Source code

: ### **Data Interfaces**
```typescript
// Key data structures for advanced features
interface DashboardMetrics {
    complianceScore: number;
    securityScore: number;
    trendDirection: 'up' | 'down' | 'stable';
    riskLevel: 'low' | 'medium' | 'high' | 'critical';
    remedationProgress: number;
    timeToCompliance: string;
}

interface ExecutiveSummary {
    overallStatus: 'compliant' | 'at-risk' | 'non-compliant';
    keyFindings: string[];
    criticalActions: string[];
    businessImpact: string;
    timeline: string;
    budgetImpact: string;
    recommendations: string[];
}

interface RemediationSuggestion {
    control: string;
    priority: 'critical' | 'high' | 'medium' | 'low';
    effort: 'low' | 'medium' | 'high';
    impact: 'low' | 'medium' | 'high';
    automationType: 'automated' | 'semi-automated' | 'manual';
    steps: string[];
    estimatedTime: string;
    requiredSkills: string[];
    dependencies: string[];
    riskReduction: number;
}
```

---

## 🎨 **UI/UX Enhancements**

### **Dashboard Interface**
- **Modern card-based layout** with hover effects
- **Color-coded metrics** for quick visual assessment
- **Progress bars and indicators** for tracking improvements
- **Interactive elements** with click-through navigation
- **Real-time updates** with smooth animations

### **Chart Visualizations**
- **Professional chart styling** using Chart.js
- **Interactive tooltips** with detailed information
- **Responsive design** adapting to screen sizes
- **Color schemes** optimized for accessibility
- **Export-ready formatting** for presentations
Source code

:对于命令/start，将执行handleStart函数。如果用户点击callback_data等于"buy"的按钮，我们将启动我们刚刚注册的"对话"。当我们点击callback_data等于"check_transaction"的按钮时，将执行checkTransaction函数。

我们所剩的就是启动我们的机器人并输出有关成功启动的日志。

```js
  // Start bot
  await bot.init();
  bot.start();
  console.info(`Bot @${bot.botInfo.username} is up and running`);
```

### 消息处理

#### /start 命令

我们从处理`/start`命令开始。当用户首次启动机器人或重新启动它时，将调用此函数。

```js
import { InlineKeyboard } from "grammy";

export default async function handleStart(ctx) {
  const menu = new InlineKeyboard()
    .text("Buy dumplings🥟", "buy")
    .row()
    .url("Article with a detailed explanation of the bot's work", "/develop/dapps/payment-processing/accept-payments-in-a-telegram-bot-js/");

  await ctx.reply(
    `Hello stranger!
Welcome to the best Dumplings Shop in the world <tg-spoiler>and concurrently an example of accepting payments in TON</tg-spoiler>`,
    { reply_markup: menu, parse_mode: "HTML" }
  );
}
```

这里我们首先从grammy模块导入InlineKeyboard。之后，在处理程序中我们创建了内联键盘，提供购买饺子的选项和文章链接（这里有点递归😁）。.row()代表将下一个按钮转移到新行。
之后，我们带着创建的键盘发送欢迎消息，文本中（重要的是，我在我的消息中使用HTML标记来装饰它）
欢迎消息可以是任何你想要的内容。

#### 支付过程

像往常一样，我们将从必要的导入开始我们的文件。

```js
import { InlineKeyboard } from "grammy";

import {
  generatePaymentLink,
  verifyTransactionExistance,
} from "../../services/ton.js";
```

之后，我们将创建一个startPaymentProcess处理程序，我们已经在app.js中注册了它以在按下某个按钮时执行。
════
Retype the listing above, exactly and in full.

Source code

: ### **Data Interfaces**
```typescript
// Key data structures for advanced features
interface DashboardMetrics {
    complianceScore: number;
    securityScore: number;
    trendDirection: 'up' | 'down' | 'stable';
    riskLevel: 'low' | 'medium' | 'high' | 'critical';
    remedationProgress: number;
    timeToCompliance: string;
}

interface ExecutiveSummary {
    overallStatus: 'compliant' | 'at-risk' | 'non-compliant';
    keyFindings: string[];
    criticalActions: string[];
    businessImpact: string;
    timeline: string;
    budgetImpact: string;
    recommendations: string[];
}

interface RemediationSuggestion {
    control: string;
    priority: 'critical' | 'high' | 'medium' | 'low';
    effort: 'low' | 'medium' | 'high';
    impact: 'low' | 'medium' | 'high';
    automationType: 'automated' | 'semi-automated' | 'manual';
    steps: string[];
    estimatedTime: string;
    requiredSkills: string[];
    dependencies: string[];
    riskReduction: number;
}
```

---

## 🎨 **UI/UX Enhancements**

### **Dashboard Interface**
- **Modern card-based layout** with hover effects
- **Color-coded metrics** for quick visual assessment
- **Progress bars and indicators** for tracking improvements
- **Interactive elements** with click-through navigation
- **Real-time updates** with smooth animations

### **Chart Visualizations**
- **Professional chart styling** using Chart.js
- **Interactive tooltips** with detailed information
- **Responsive design** adapting to screen sizes
- **Color schemes** optimized for accessibility
- **Export-ready formatting** for presentations
Source code

:对于命令/start，将执行handleStart函数。如果用户点击callback_data等于"buy"的按钮，我们将启动我们刚刚注册的"对话"。当我们点击callback_data等于"check_transaction"的按钮时，将执行checkTransaction函数。

我们所剩的就是启动我们的机器人并输出有关成功启动的日志。

```js
  // Start bot
  await bot.init();
  bot.start();
  console.info(`Bot @${bot.botInfo.username} is up and running`);
```

### 消息处理

#### /start 命令

我们从处理`/start`命令开始。当用户首次启动机器人或重新启动它时，将调用此函数。

```js
import { InlineKeyboard } from "grammy";

export default async function handleStart(ctx) {
  const menu = new InlineKeyboard()
    .text("Buy dumplings🥟", "buy")
    .row()
    .url("Article with a detailed explanation of the bot's work", "/develop/dapps/payment-processing/accept-payments-in-a-telegram-bot-js/");

  await ctx.reply(
    `Hello stranger!
Welcome to the best Dumplings Shop in the world <tg-spoiler>and concurrently an example of accepting payments in TON</tg-spoiler>`,
    { reply_markup: menu, parse_mode: "HTML" }
  );
}
```

这里我们首先从grammy模块导入InlineKeyboard。之后，在处理程序中我们创建了内联键盘，提供购买饺子的选项和文章链接（这里有点递归😁）。.row()代表将下一个按钮转移到新行。
之后，我们带着创建的键盘发送欢迎消息，文本中（重要的是，我在我的消息中使用HTML标记来装饰它）
欢迎消息可以是任何你想要的内容。

#### 支付过程

像往常一样，我们将从必要的导入开始我们的文件。

```js
import { InlineKeyboard } from "grammy";

import {
  generatePaymentLink,
  verifyTransactionExistance,
} from "../../services/ton.js";
```

之后，我们将创建一个startPaymentProcess处理程序，我们已经在app.js中注册了它以在按下某个按钮时执行。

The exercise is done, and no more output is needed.